Abseits der Matte, im Moment
Obwohl Ujjayi oft mit Yoga in Verbindung gebracht wird, können Sie diese Atemtechnik auch unabhängig von Ihren Übungen anwenden. Im Zug, wenn Sie spüren, wie die Spannung steigt. Für ein wichtiges Gespräch. Beim Spazierengehen, wenn der Kopf voll ist. Gerade in Alltagssituationen kann die sanfte Atmung dabei helfen, zu entschleunigen. Nicht indem wir gehen, sondern indem wir tiefer in dem landen, was jetzt ist. Der rauschende Atem bringt dich zurück – zu deinem Körper, zu deinem Rhythmus, zu deiner Ruhe.
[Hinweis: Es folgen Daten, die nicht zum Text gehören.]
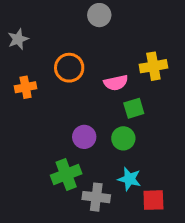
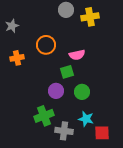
yellow cross: (153, 66) -> (90, 17), moved
green square: (134, 108) -> (67, 72), moved

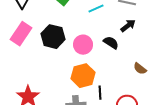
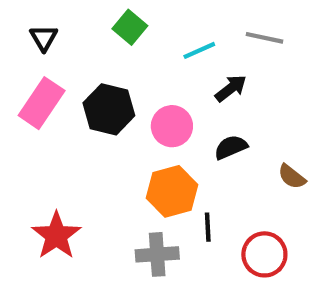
black arrow: (128, 26) -> (231, 88), moved
black semicircle: (111, 43) -> (231, 147), moved, turned -56

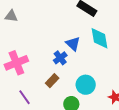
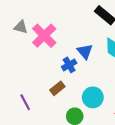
gray triangle: (11, 16) -> (21, 27), moved
pink cross: (16, 63) -> (44, 36), moved, turned -30

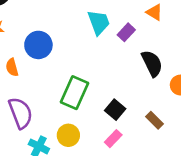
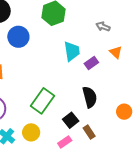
blue circle: (38, 45) -> (18, 37), moved
black semicircle: (152, 63) -> (90, 97), moved
brown rectangle: (155, 120) -> (89, 132), moved

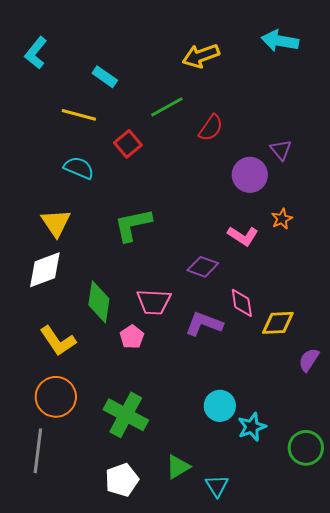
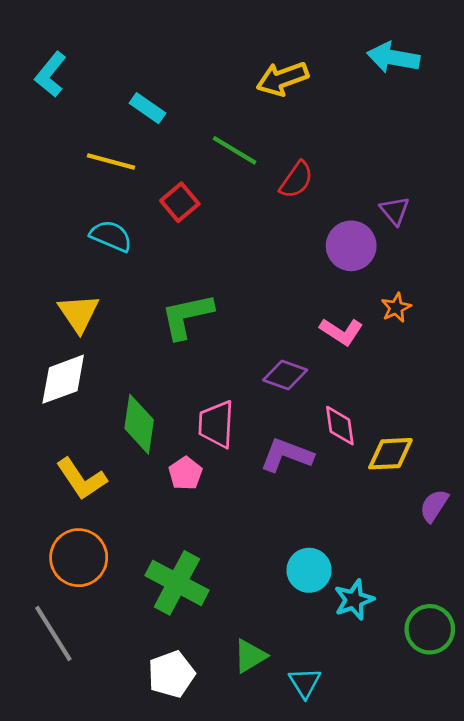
green line: (167, 107) -> (235, 150), turned 60
pink trapezoid: (154, 302) -> (216, 424), turned 90
gray line: (38, 451) -> (53, 633), turned -39

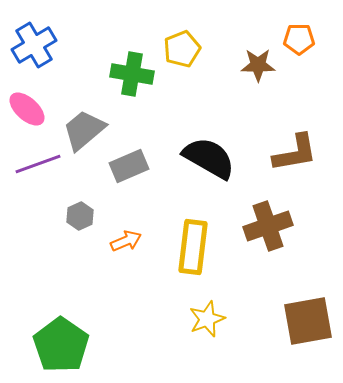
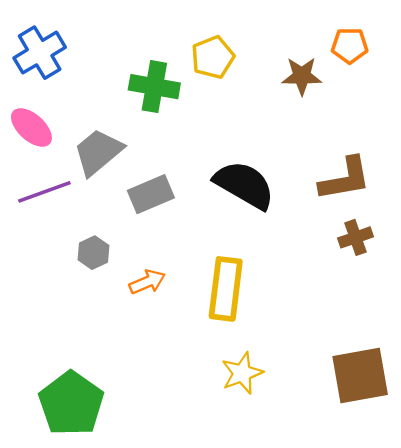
brown cross: (268, 226) -> (356, 237), moved, size x0.6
Ein Atemzug, der dich trägt
Ujjayi-Atemarbeit ist keine spektakuläre Technik. Es ist nicht großartig, es ist nicht dramatisch. Doch in seiner Sanftmut liegt Stärke. Es ist ein Atemzug, der Sie trägt, der Ihnen hilft, aus der Ruhe herauszukommen und zu fühlen, ohne zu denken. Indem Sie diese Atmung täglich üben – auf der Matte oder in der Stille – entwickeln Sie eine verfeinerte Form der Präsenz. Der Atem wird zu einem Anker, einem Ritual, einer Erinnerung daran, dass Sie immer zurückkehren können. Auf dem Weg zur Einfachheit. Konzentrieren. Sich.